Every time you compile C, C++, Rust, Swift, or run code through most ML frameworks, one person’s work is doing the heavy lifting underneath. You have never thought about it. That is the point.
Chris Lattner wrote LLVM as his master’s thesis at the University of Illinois. A compiler infrastructure project. The kind of thing that would normally be read by twelve people and forgotten.
Instead, it became the most widely used compiler backend in the world.
What LLVM actually does
When you write code in a programming language, something has to turn that code into instructions a processor can execute. That “something” is a compiler, and LLVM is the engine inside most of them.
Clang (the C/C++ compiler used by Apple, Google, and most of the industry) runs on LLVM. The Rust compiler uses LLVM. Swift, the language Lattner also created at Apple, compiles through LLVM. Julia uses LLVM. Dozens of other languages rely on it.

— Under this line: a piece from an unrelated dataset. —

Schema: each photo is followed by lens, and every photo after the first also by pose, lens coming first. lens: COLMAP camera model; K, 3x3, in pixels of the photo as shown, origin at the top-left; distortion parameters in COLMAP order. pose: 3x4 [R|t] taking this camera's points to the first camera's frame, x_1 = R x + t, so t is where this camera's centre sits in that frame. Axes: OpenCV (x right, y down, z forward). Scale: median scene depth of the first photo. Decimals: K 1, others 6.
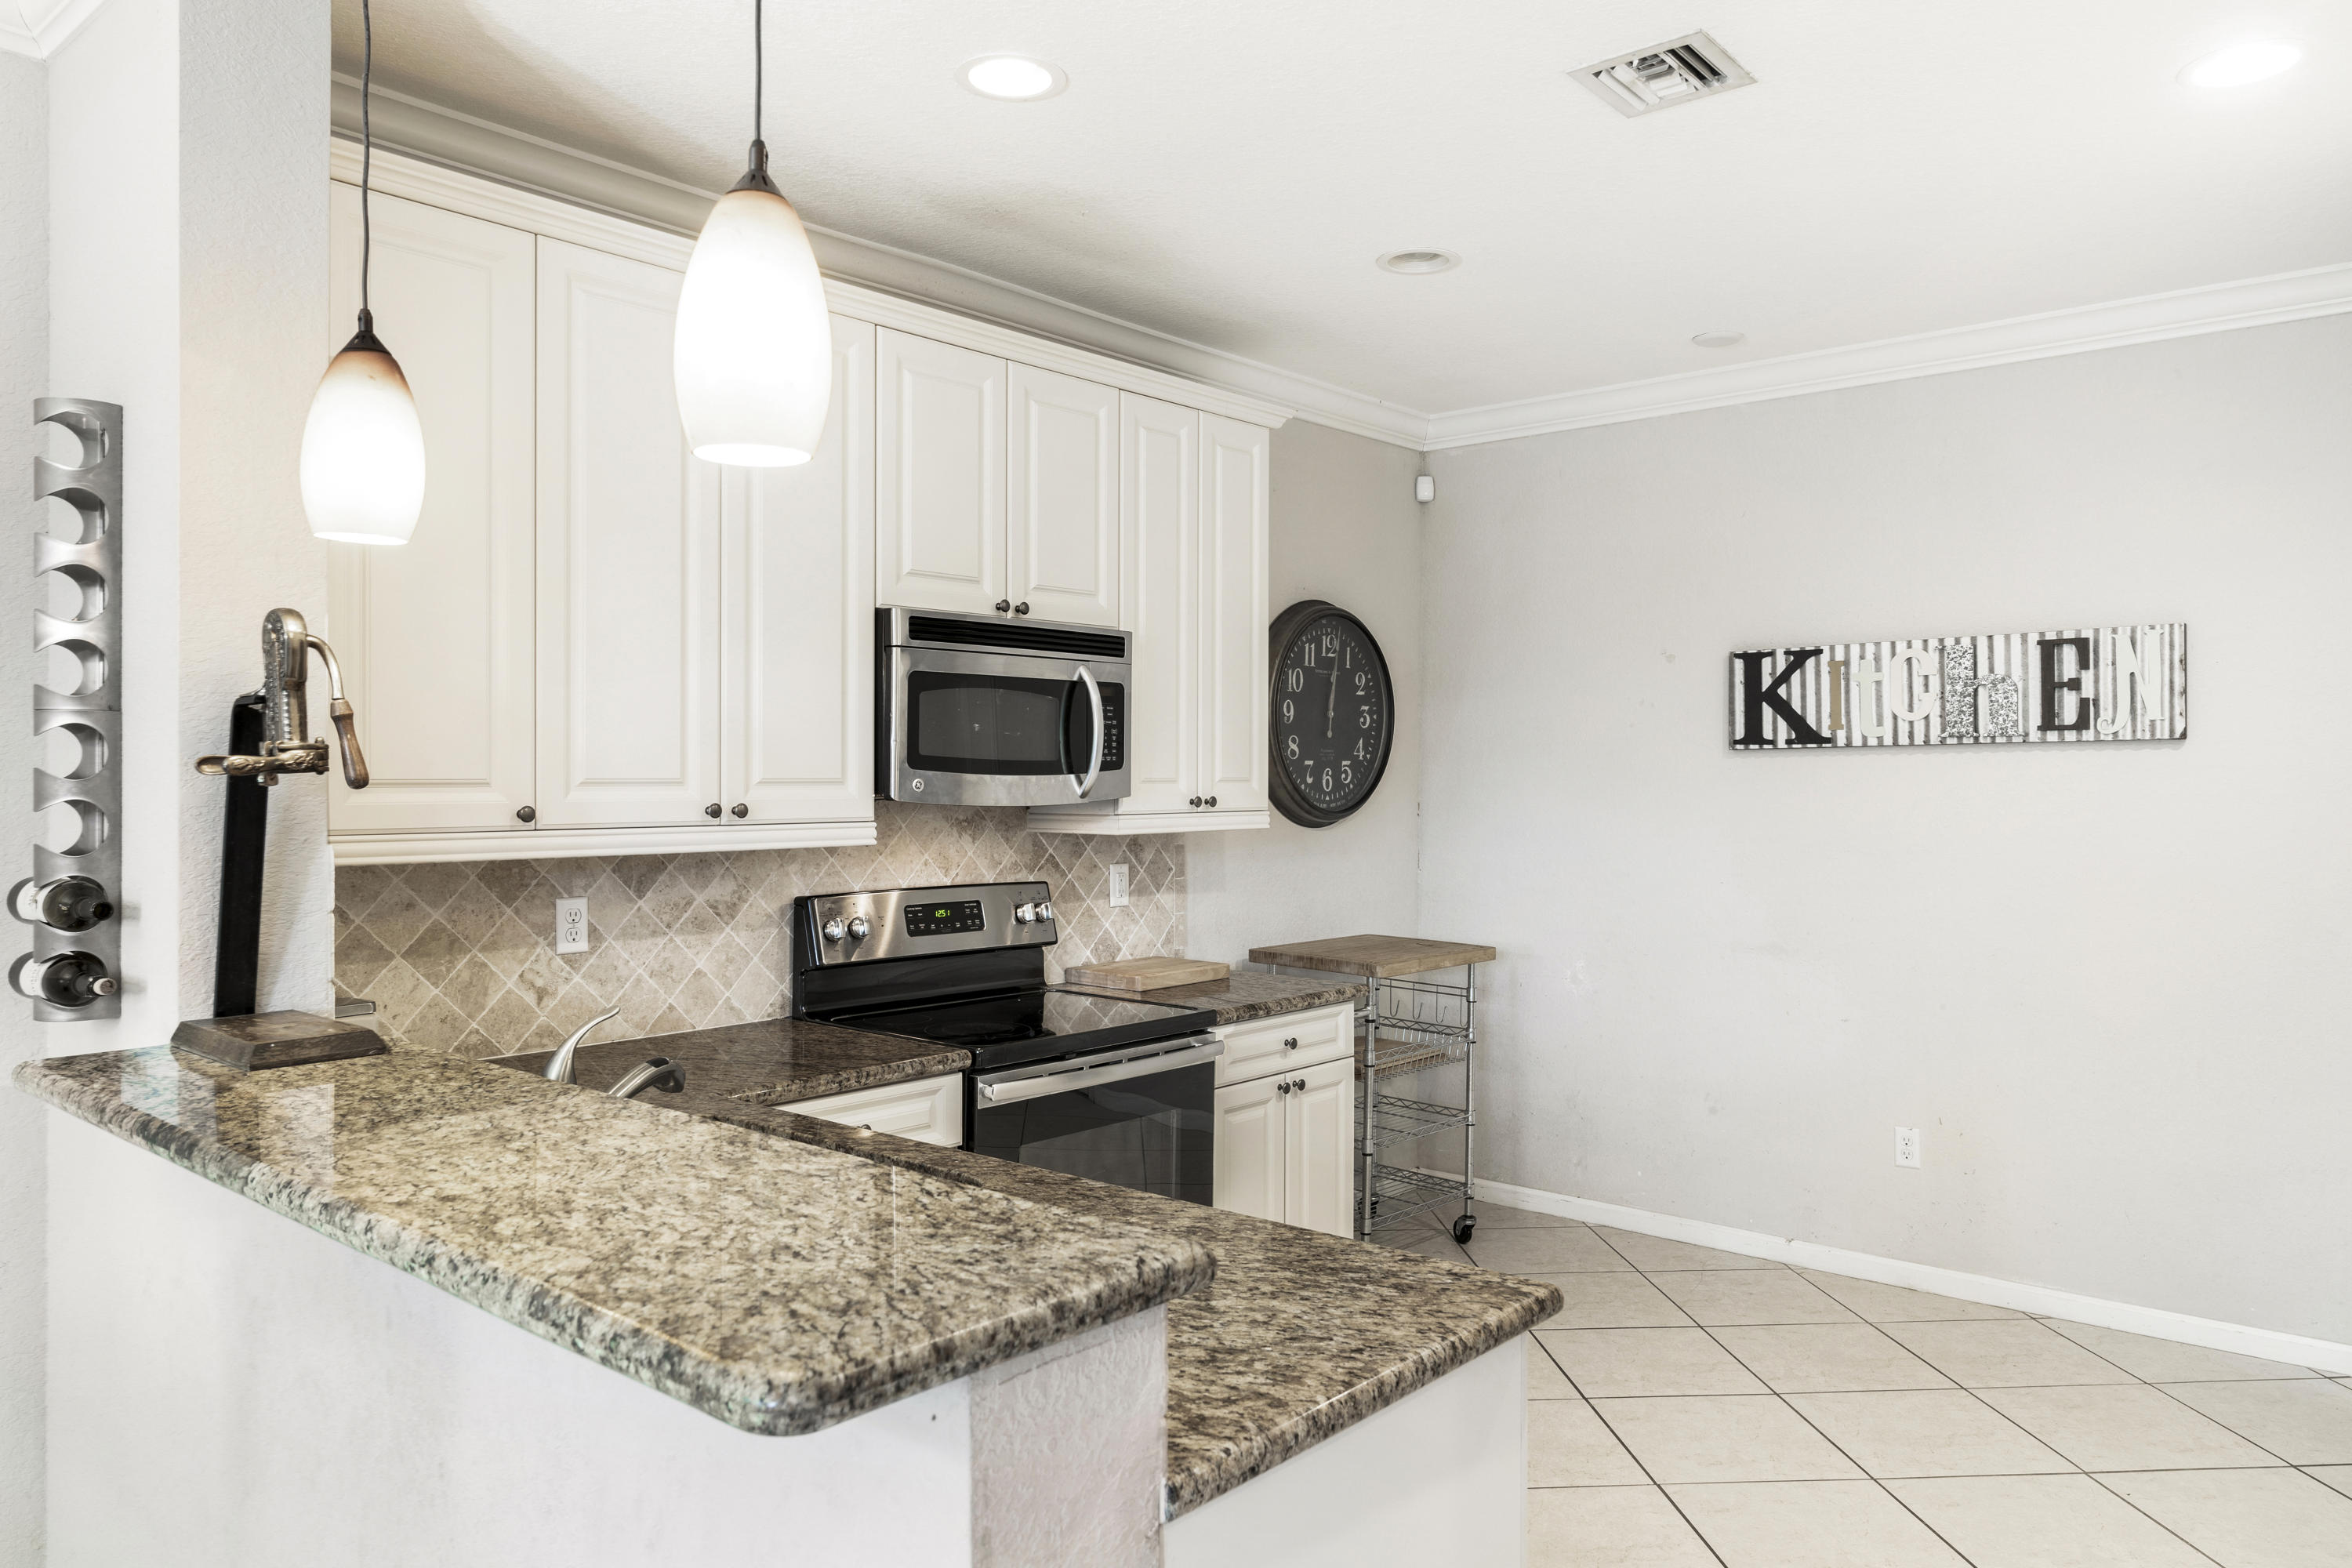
lens RADIAL K [[1644.0, 0, 1179.8], [0, 1644.0, 753.4], [0, 0, 1]] dist [-0.004201, -0.003414]
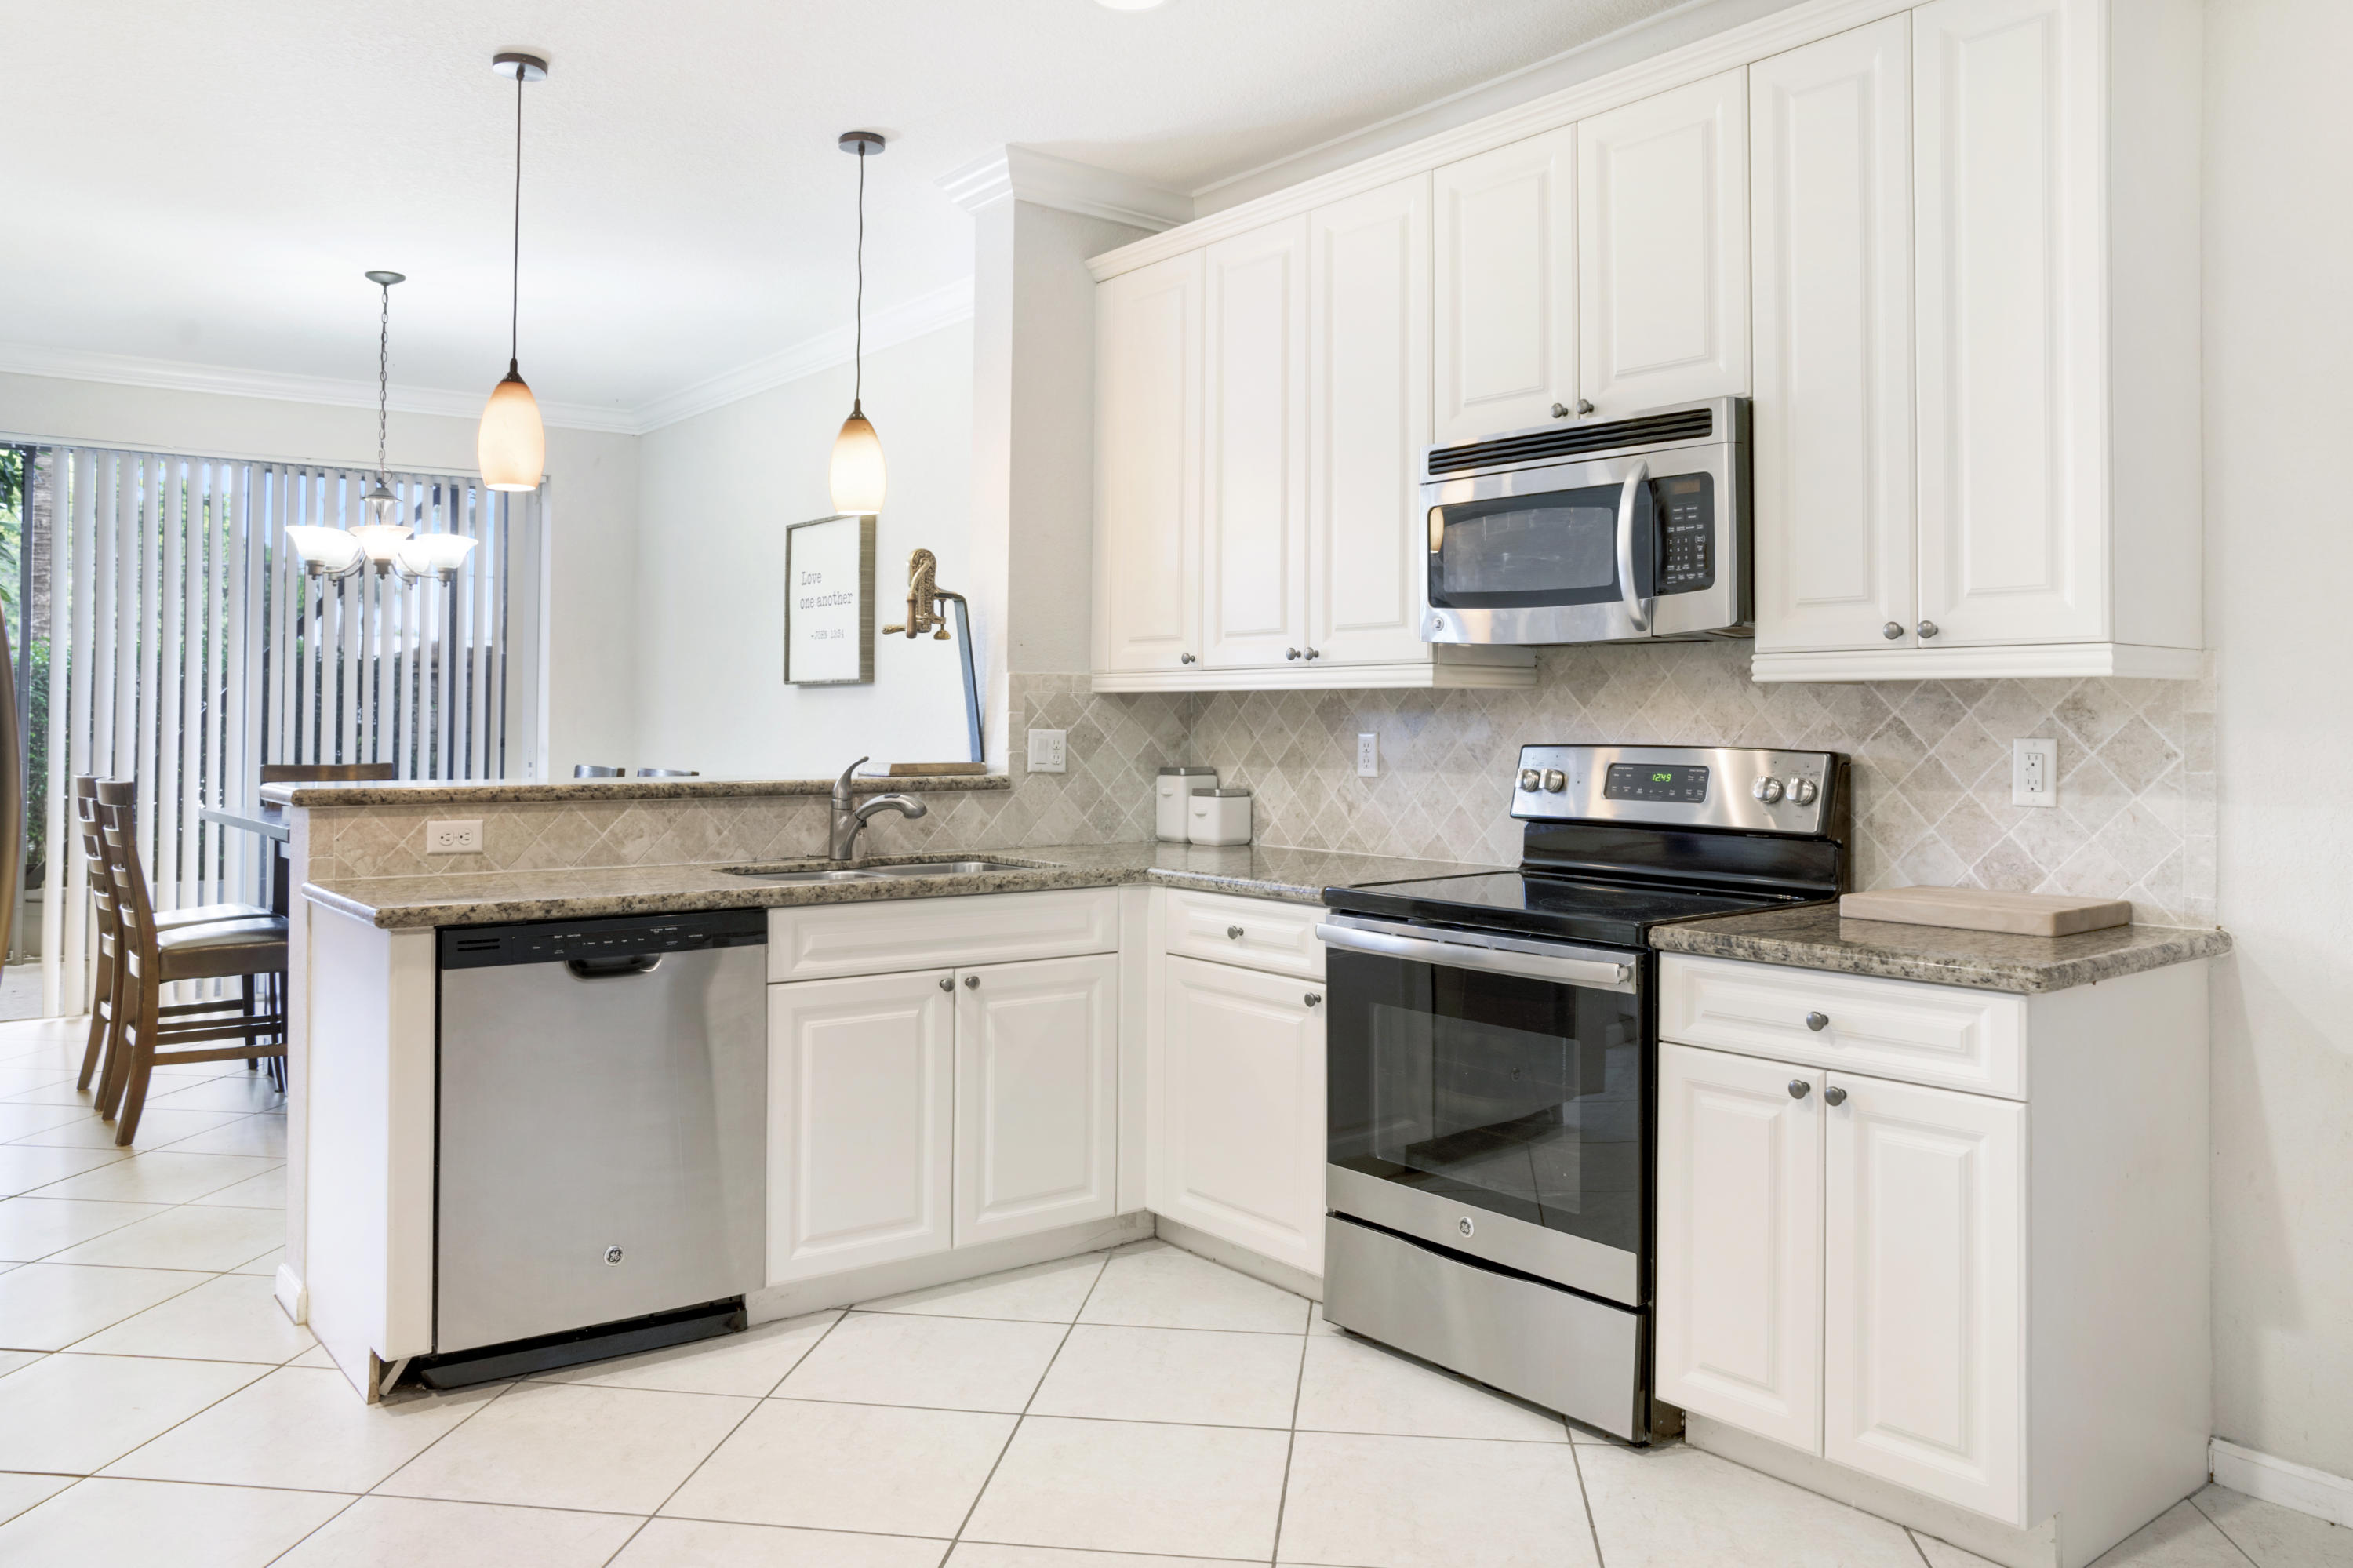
lens RADIAL K [[1694.6, 0, 1178.2], [0, 1694.6, 688.9], [0, 0, 1]] dist [-0.008079, -0.002637]
pose [[-0.197537, -0.020905, -0.980073, 0.841619], [0.007720, 0.999708, -0.022880, 0.078010], [0.980265, -0.012086, -0.197318, 1.038600]]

When NVIDIA compiles CUDA code for GPU execution, LLVM is involved. When you train an ML model and the framework optimizes the computational graph, LLVM-derived technology is often underneath.
It is everywhere. And it is invisible.
The pattern of one person
Lattner did not just build LLVM. He created Swift at Apple, giving iOS developers a modern language that replaced Objective-C. He created MLIR, the compiler framework that is now the backbone of ML compiler stacks at Google and beyond. He is now building Mojo, a language designed to be Python but fast, targeting AI workloads.
One person. Four foundational contributions. Each one would be a career-defining achievement on its own. Combined, they represent one of the most productive individual contributions to computing infrastructure in the last two decades.
Why “unsung” still applies
Developers in the compiler community know Lattner. He is a prominent figure in that world. But the broader tech world, the millions of developers who write code that LLVM compiles, has no idea. They type cargo build or swift build and it works. They do not think about why.
The infrastructure is invisible by design. Good compilers are like good plumbing: you only notice them when they break. LLVM almost never breaks.
What this says about impact
There is a category of contribution that is so foundational it disappears into the background. Nobody thanks the compiler when their code runs fast. Nobody credits the compiler backend when their language gets adopted.
Lattner built the machine that builds the machines. And then he built three more. And then he started a company to build a fifth.
The code you wrote today was probably compiled by his work. Tomorrow’s code probably will be too.